There it is and there it will remain until, if ever, it shall be reconquered. Certainly government will never surrender it without a struggle.1
We enter 2022 with the hope and optimism made possible only by the most clear-eyed assessment of reality. Garet Garett’s remarkable words, published in 1938, are right at home in the new year. They are also liberating. There is no going back, no restoration, no “reform”—the America we thought we knew is gone. Tens of millions of Americans now believe both the US federal government and the major institutions in this country—from media to big corporations to universities to Hollywood to Big Pharma and the medical establishment—are actively working against their interests. They have no self-interest in defending a world already lost.

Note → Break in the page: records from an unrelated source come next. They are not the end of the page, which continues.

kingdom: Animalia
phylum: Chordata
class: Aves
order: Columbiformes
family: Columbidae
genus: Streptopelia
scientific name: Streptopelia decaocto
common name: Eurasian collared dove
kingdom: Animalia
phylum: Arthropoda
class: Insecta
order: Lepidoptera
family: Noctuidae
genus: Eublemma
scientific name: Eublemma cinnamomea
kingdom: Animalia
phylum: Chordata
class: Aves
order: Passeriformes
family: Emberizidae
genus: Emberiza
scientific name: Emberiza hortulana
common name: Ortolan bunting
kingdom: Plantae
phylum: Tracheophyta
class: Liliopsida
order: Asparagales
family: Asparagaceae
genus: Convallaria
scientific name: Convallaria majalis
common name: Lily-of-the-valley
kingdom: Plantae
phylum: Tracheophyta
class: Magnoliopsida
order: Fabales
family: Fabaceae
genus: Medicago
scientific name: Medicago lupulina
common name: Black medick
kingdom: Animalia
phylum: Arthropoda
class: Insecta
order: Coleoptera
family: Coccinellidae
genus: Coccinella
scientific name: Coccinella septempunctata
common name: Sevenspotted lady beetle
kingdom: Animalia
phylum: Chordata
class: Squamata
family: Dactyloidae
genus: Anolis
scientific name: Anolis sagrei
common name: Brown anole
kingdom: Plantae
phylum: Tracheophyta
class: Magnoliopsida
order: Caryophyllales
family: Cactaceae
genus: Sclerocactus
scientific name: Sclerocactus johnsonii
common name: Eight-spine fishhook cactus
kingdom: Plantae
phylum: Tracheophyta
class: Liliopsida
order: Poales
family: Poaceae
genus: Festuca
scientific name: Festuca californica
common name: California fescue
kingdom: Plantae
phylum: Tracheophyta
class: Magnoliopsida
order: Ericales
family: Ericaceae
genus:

We can be melancholy about this or we can be happy and confident about the opportunities presented. Those same millions who no longer believe the system works are eager to build a new one. America is barely a country at this point, beyond a pure economic arrangement. Without material abundance (no small thing, of course), what really connects us? America certainly is not a cohesive nation in any meaningful way—and why should it be, given its vast geography and enormous (real) diversity? This reality, not pining for some fuzzy, long-lost constitutionalism, should inform us, as per Garett’s admonition.
A compelling and viable path forward starts with identifying and coalescing around the many de facto smaller nations which already exist within the US.